*** Opening of Passage to read ***
We put the Remington Durablade through its paces. Is it all it's cracked up to be?
The new Remington Durablade promises a lot. It's one of a very small number of what I call hybrid shavers - that can both give a proper shave, and trim facial hair. The Remington Durablade however offers one key feature that properly distinguishes it from the rest - Remington claim that the blade itself won't ever need replaced.
There aren't many of this type of shaver/trimmer on the marketplace. There is one that springs to mind from a major manufacturer (I'll not mention this by name) which I personally have been using for quite a while now, so I was very keen to give the Remington Durablade a whirl and see how it stacks up.
(N.B. - this is not my bathroom. I like the notion of dark-coloured soap, but I don't know what purpose a pebble might serve... Nice watch though.)
Firstly - the 'official' jargon on the Remington Durablde:
The Remington Durablade lets you trim, style and shave any length of facial hair. It gives a close shave, and it has a design that makes edging as straightforward as it can be. To trim facial hair, it includes four different stubble combs which offer the flexibility to trim any length of hair evenly and comfortably - allowing you to maintain a fresh barbered style throughout the week.
(The Remington Durablade comes with 4 comb attachments in varying lengths - to enable you to trim your facial hair to a wide range of lengths.)
*** Close of Passage to read ***
*** Opening of Dataset extract ***
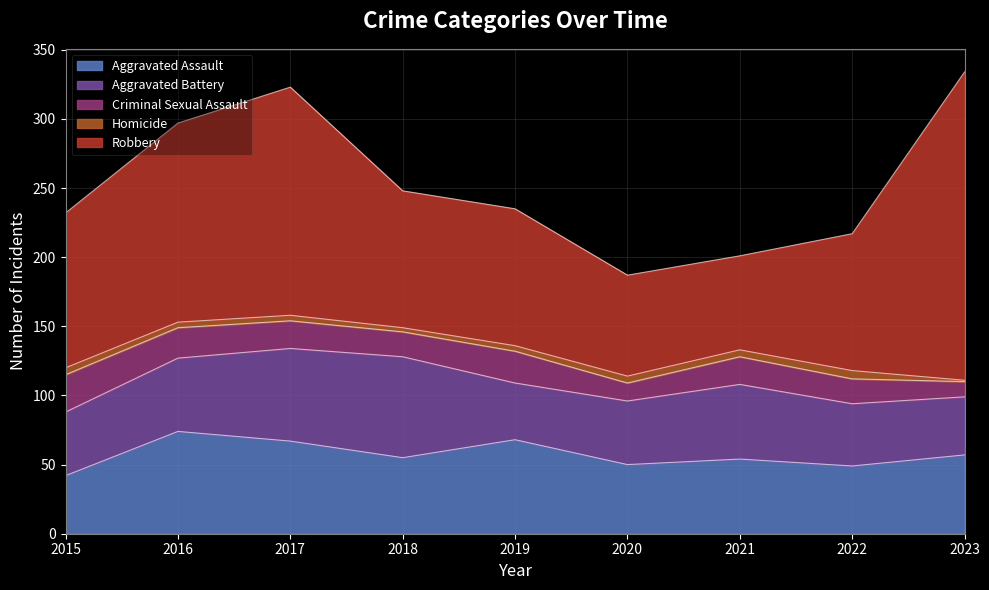

True or false: Aggravated Assault and Criminal Sexual Assault intersect in this chart.

False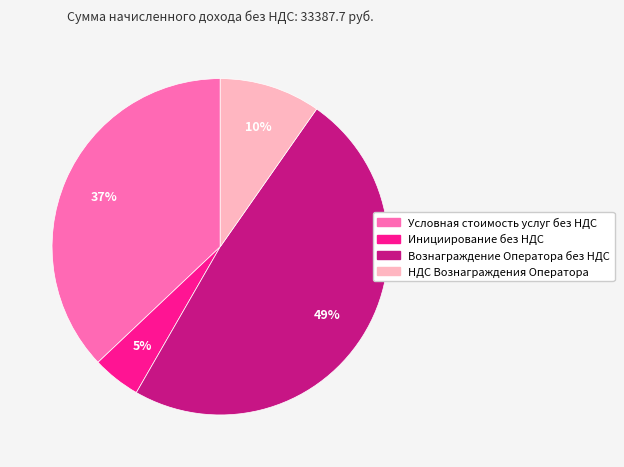

Is it true that НДС Вознаграждения Оператора is 10% of the pie?

True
*** Close of Dataset extract ***
Problem set:
1. Please retype the stretch of the Durablade review from "We put the Remington" through "it stacks up.".
2. In the Durablade review's official description, which actions does the shaver let you perform on any length of facial hair? List them all.

Expected results:
1.
We put the Remington Durablade through its paces. Is it all it's cracked up to be?
The new Remington Durablade promises a lot. It's one of a very small number of what I call hybrid shavers - that can both give a proper shave, and trim facial hair. The Remington Durablade however offers one key feature that properly distinguishes it from the rest - Remington claim that the blade itself won't ever need replaced.
There aren't many of this type of shaver/trimmer on the marketplace. There is one that springs to mind from a major manufacturer (I'll not mention this by name) which I personally have been using for quite a while now, so I was very keen to give the Remington Durablade a whirl and see how it stacks up.

2. trim, style, shave